Consignes:
**1.** Pour chacune des affirmations suivantes, dites par oui ou par non si elle concorde avec le texte sur le Quartier Réservé de Marseille, et citez mot pour mot les termes du texte qui tranchent. (a) Le Quartier Réservé a été créé par arrêté préfectoral en 1878. (b) Le Quartier Réservé s'étend sur cinq hectares. (c) Les magasins de passe sont des chambres qui donnent sur une cour intérieure.
**2.** Résumez en deux phrases le texte sur le Quartier Réservé de Marseille.
**3.** Actualisez le passage du texte sur le Quartier Réservé de Marseille compris entre « Littérature noire » et « crime dans l'hexagone. », inclus, en remplaçant « nouveau livre » par « dernier ouvrage ».

Extrait du texte:
# # #

Littérature noire
22 Juin 2024
Il y a eu un début au crime organisé et sa naissance est forcément liée à plusieurs phénomènes. Une extrême paupérisation par exemple, histoire de survivre. Et puis les opportunités. Le Quartier Réservé de Marseille entre 1878 et 1943 fut ainsi la meilleure des écoles et le meilleur tiroir-caisse d'une pègre internationale bourgeonnante et, ici, corse. Un lieu unique, une période à peine croyable, racontés avec une foule de détails, d'anecdotes par Martin Huc dans ce nouveau livre, Marseille interdite, qui installe un peu plus La Manufacture de livres comme l'éditeur de référence pour l'histoire du crime dans l'hexagone.
Le Quartier Réservé est institué par arrêté préfectoral en 1878 pour "assainir", juguler le commerce de la prostitution très important dans une ville qui est le premier port d'Europe à une époque où le transport maritime est à son plus haut. Tous les jours ce sont des milliers de marins qui débarquent après des semaines de solitude... pas besoin d'un dessin. Et il ne faut pas oublier non plus les nombreux soldats en garnison autour du Vieux-Port. Parce que c'est là que se trouve le Quartier Réservé, appelé aussi la Fosse : trois hectares et quinze rues, entre la mairie et le panier. Historiquement, c'est ici que les Phocéens ont posé le pied pour fonder la cité. Ce qui en fait le plus vieux quartier de France sinon d'Europe. Logique que le plus vieux métier du monde y pose ses dessous, pas toujours chics mais ce n'est pas le plus important.
Il y a trois types de prostitution dans le Quartier Réservé : les maisons closes de luxe, raffinées, avec salon japonais ou Louis XVI, lieux fréquentés par nombre d'artistes et d'hommes politiques. Et qui se distinguent par de grands panneaux extérieurs, des enseignes. Les bordels classiques sont déjà la classe en dessous forcément. Et puis il y a enfin les magasins de passe : des chambres donnant directement sur la rue, de deux mètres sur trois, devant laquelle la "propriétaire" attend le client, sur une chaise. On en comptait un tous les sept mètres rue Bouterie.

# # #

Extrait des données:
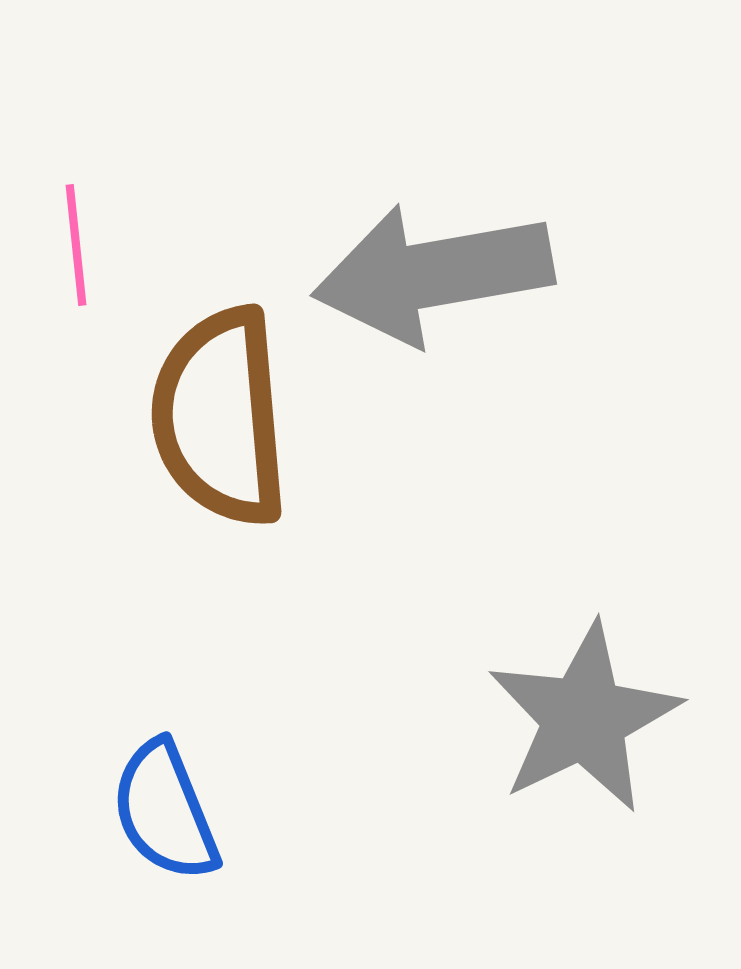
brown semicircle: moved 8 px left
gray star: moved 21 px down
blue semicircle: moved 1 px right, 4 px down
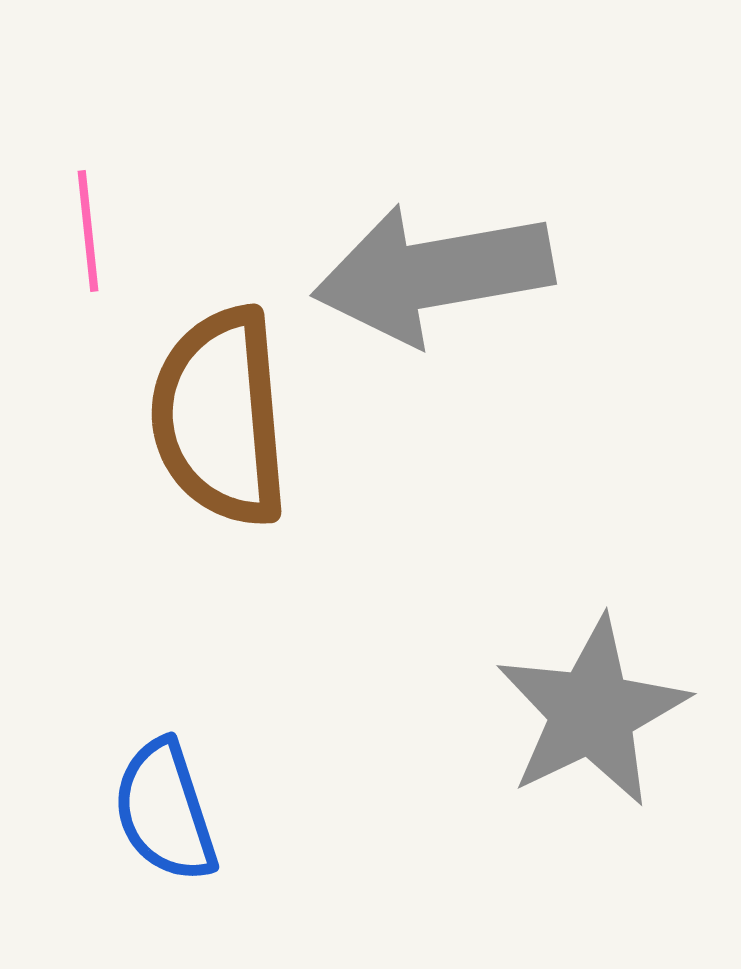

# # #

Réponses:
**1.**
(a) Oui : « Le Quartier Réservé est institué par arrêté préfectoral en 1878 ».
(b) Non : « trois hectares et quinze rues ».
(c) Non : « des chambres donnant directement sur la rue ».

**2.** Dans Marseille interdite, Martin Huc raconte le Quartier Réservé de Marseille, qui fut entre 1878 et 1943 la meilleure des écoles et le meilleur tiroir-caisse d'une pègre internationale et corse. Institué par arrêté préfectoral en 1878 pour juguler la prostitution dans le premier port d'Europe, ce quartier de trois hectares situé près du Vieux-Port réunissait trois types de prostitution : maisons closes de luxe, bordels classiques et magasins de passe.

**3.**
Littérature noire
22 Juin 2024
Il y a eu un début au crime organisé et sa naissance est forcément liée à plusieurs phénomènes. Une extrême paupérisation par exemple, histoire de survivre. Et puis les opportunités. Le Quartier Réservé de Marseille entre 1878 et 1943 fut ainsi la meilleure des écoles et le meilleur tiroir-caisse d'une pègre internationale bourgeonnante et, ici, corse. Un lieu unique, une période à peine croyable, racontés avec une foule de détails, d'anecdotes par Martin Huc dans ce dernier ouvrage, Marseille interdite, qui installe un peu plus La Manufacture de livres comme l'éditeur de référence pour l'histoire du crime dans l'hexagone.